*** Block opens ***
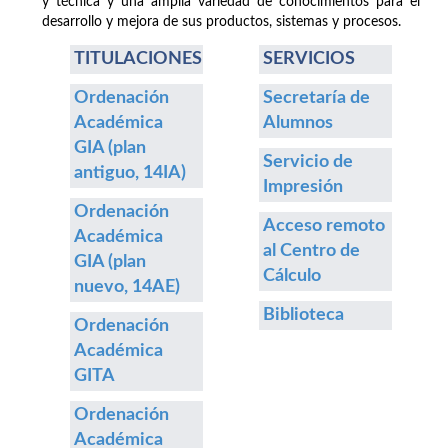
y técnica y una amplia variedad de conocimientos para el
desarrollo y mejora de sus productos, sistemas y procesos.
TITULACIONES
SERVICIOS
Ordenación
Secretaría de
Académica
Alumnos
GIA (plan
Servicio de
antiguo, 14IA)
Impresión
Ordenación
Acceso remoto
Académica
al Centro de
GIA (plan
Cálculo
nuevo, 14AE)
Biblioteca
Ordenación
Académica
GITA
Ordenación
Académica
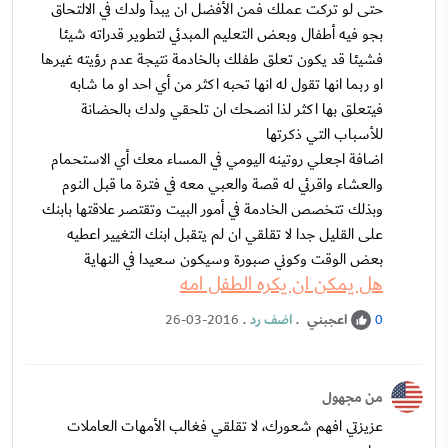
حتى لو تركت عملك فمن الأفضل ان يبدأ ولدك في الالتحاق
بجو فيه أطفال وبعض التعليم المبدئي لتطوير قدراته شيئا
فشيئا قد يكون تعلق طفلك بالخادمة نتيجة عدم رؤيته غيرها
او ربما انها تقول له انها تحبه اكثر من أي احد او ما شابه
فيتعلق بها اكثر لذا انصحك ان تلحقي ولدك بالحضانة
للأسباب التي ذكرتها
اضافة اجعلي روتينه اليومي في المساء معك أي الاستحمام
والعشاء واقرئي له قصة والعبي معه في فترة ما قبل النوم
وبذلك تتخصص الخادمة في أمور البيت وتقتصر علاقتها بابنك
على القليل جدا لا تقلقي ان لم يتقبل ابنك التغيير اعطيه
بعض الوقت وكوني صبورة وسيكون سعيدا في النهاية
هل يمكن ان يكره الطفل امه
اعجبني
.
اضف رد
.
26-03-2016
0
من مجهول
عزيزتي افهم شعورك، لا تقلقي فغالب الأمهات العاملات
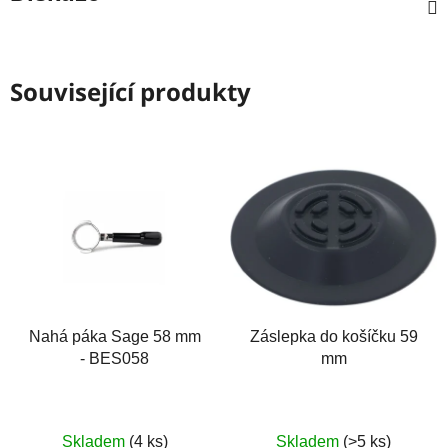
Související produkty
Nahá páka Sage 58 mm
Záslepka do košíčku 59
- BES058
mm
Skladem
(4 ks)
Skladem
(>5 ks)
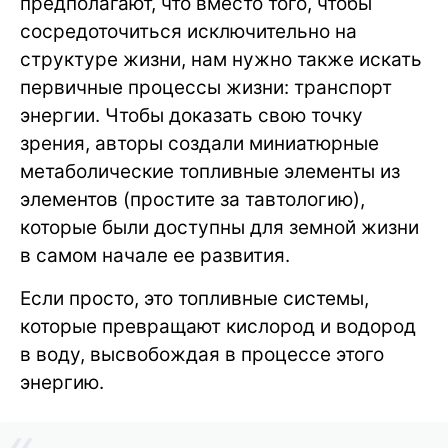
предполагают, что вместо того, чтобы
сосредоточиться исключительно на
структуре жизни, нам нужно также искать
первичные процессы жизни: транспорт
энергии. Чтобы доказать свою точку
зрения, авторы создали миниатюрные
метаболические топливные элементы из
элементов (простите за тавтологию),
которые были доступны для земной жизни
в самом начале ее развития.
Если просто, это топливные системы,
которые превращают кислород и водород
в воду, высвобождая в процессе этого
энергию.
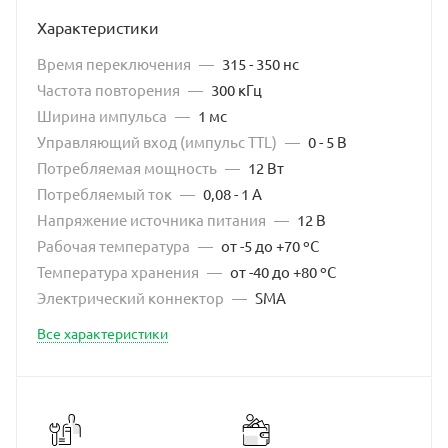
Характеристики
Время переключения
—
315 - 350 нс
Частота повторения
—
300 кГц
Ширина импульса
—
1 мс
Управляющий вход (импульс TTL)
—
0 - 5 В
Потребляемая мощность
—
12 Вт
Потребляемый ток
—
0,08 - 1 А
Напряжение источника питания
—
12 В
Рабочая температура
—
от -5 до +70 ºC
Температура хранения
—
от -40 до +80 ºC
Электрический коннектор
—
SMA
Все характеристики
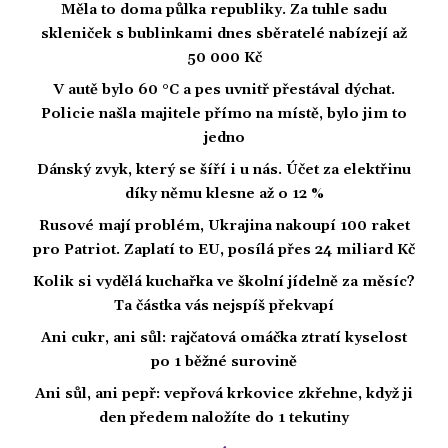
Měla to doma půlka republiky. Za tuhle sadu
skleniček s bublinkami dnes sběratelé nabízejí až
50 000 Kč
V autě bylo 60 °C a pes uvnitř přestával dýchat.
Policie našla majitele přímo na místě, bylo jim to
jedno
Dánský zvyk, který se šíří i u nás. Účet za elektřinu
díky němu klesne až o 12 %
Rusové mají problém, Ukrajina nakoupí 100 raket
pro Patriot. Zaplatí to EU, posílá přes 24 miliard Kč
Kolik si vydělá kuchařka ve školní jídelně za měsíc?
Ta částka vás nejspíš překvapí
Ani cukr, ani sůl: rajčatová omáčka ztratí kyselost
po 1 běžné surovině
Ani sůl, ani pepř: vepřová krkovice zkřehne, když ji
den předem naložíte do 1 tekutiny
*** Block closes ***
» Exercise directions:
Scan the material above for lines holding the string "تقلقي" and copy those lines.

» Expected answer:
على القليل جدا لا تقلقي ان لم يتقبل ابنك التغيير اعطيه
عزيزتي افهم شعورك، لا تقلقي فغالب الأمهات العاملات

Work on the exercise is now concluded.